# AIM OF THE TASK
All of the data must be returned exactly as given.

====================

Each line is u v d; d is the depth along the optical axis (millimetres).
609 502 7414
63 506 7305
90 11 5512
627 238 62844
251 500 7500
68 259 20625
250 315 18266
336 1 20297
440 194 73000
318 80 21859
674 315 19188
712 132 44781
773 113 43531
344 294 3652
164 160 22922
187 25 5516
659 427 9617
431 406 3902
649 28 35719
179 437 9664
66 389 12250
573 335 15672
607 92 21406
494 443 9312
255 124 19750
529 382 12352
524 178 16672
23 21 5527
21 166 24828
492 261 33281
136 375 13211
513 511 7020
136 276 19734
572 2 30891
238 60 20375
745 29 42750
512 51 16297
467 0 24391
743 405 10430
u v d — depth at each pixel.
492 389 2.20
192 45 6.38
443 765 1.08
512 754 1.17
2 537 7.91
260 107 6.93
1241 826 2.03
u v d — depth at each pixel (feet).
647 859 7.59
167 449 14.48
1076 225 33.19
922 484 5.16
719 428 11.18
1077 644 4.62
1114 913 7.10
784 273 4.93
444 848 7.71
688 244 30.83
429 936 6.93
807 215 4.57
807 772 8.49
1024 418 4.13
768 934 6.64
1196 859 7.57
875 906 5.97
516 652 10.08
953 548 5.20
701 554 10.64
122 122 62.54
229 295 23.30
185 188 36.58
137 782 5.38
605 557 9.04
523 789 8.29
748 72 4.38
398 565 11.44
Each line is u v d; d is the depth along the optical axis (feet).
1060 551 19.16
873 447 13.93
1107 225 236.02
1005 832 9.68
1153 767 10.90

====================

# RESPONSE TO THIS TASK
Each line is u v d; d is the depth along the optical axis (millimetres).
609 502 7414
63 506 7305
90 11 5512
627 238 62844
251 500 7500
68 259 20625
250 315 18266
336 1 20297
440 194 73000
318 80 21859
674 315 19188
712 132 44781
773 113 43531
344 294 3652
164 160 22922
187 25 5516
659 427 9617
431 406 3902
649 28 35719
179 437 9664
66 389 12250
573 335 15672
607 92 21406
494 443 9312
255 124 19750
529 382 12352
524 178 16672
23 21 5527
21 166 24828
492 261 33281
136 375 13211
513 511 7020
136 276 19734
572 2 30891
238 60 20375
745 29 42750
512 51 16297
467 0 24391
743 405 10430
u v d — depth at each pixel.
492 389 2.20
192 45 6.38
443 765 1.08
512 754 1.17
2 537 7.91
260 107 6.93
1241 826 2.03
u v d — depth at each pixel (feet).
647 859 7.59
167 449 14.48
1076 225 33.19
922 484 5.16
719 428 11.18
1077 644 4.62
1114 913 7.10
784 273 4.93
444 848 7.71
688 244 30.83
429 936 6.93
807 215 4.57
807 772 8.49
1024 418 4.13
768 934 6.64
1196 859 7.57
875 906 5.97
516 652 10.08
953 548 5.20
701 554 10.64
122 122 62.54
229 295 23.30
185 188 36.58
137 782 5.38
605 557 9.04
523 789 8.29
748 72 4.38
398 565 11.44
Each line is u v d; d is the depth along the optical axis (feet).
1060 551 19.16
873 447 13.93
1107 225 236.02
1005 832 9.68
1153 767 10.90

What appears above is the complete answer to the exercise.